Luisa is a mother of two from Taxadho, a rural indigenous community in Hidalgo, Mexico. In this village, women traditionally have had few rights and even fewer opportunities for employment. Many produce artisan goods using ixtle, a fiber from the maguey plant.
Because of their rural location, family duties and lack of business training, they sell their products to intermediaries who resell them at higher prices, leaving them with very little profit. “We’re the ones who put our hearts and souls into assembling our products. Intermediaries come and pay you the minimum, and we say, why not us? Why don’t we produce, sell and market the products ourselves?”
“Building my business has been difficult because I started working out of a little suitcase, knocking on door after door trying to sell my products.
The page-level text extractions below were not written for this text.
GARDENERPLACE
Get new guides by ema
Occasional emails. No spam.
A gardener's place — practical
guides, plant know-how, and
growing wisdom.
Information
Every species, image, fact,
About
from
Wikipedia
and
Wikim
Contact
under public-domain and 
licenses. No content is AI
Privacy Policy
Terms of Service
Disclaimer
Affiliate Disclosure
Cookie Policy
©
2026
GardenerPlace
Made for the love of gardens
I have many memories of working at expos, for example, of walking miles to get home in the middle of the night, with two small children.”
Prior to joining Pro Mujer in 2005, Luisa had no income of her own. She depended on what her husband could give her to run the household and care for their two children: Luis Enrique, 12, and Maria de los Angeles, 4. Their home had dirt floors, the walls were incomplete and 4×4 plywood boards and sandbags provided the only protection from the elements and intruders. A friend invited her to join her communal bank, Diamante (Diamond). An initial loan of $168 allowed her to start her own ixtle business. She created first-of-its-kind bath kits that included soap and loofahs. She later diversified her range of products to include jewelry, table runners and purses incorporating recycled and/or biodegradable materials.
Encouraged by Pro Mujer staff and other women in her communal bank group, Luisa began to network and sell her products at important expos in Hidalgo and in Mexico City.
Within her community, Luisa’s behavior is considered radical and unacceptable. Outside of Taxadho, Luisa faces additional challenges. “The indigenous woman is very discriminated against…But these are our origins, and we can’t forget them.” Despite these seemingly insurmountable odds, Luisa’s long list of achievements continues to grow. Today, Luisa bypasses the intermediaries and manages all aspects of the production, sales and distribution of her products. She sells directly to the public and employs 13 relatives to help run three small businesses—a convenience store, her ixtle business and a roadside café.
Back in 2010, Banamex named Luisa “Microentrepreneur of the Year,” in the “Urban Microbusiness” category for young development enterprises. Not only is she a savvy businesswoman, she is a leader. Luisa has mobilized a group of 31 women artisans who will help her continue the production, sales and distribution of her bath kits as well as their own products. She petitioned her municipality and secured a plot of land. They received a donation of approximately US$12,500 from Ernst & Young to build an ixtle workshop. The artisans pooled the remaining amount, and together they were able to make their dream of housing their ixtle workshop a reality.
She hopes to expand her business to new regions, provide more employment opportunities for her family and community and one day export her products internationally.
Her hard work has allowed her to provide a better education for her children and help her community. Today, each of her children has a bed, the house has cement floors, and it is one of the few houses in her village that has been finished and painted. The bright orange paint on the outside of her house is symbolic of the pride in her many achievements.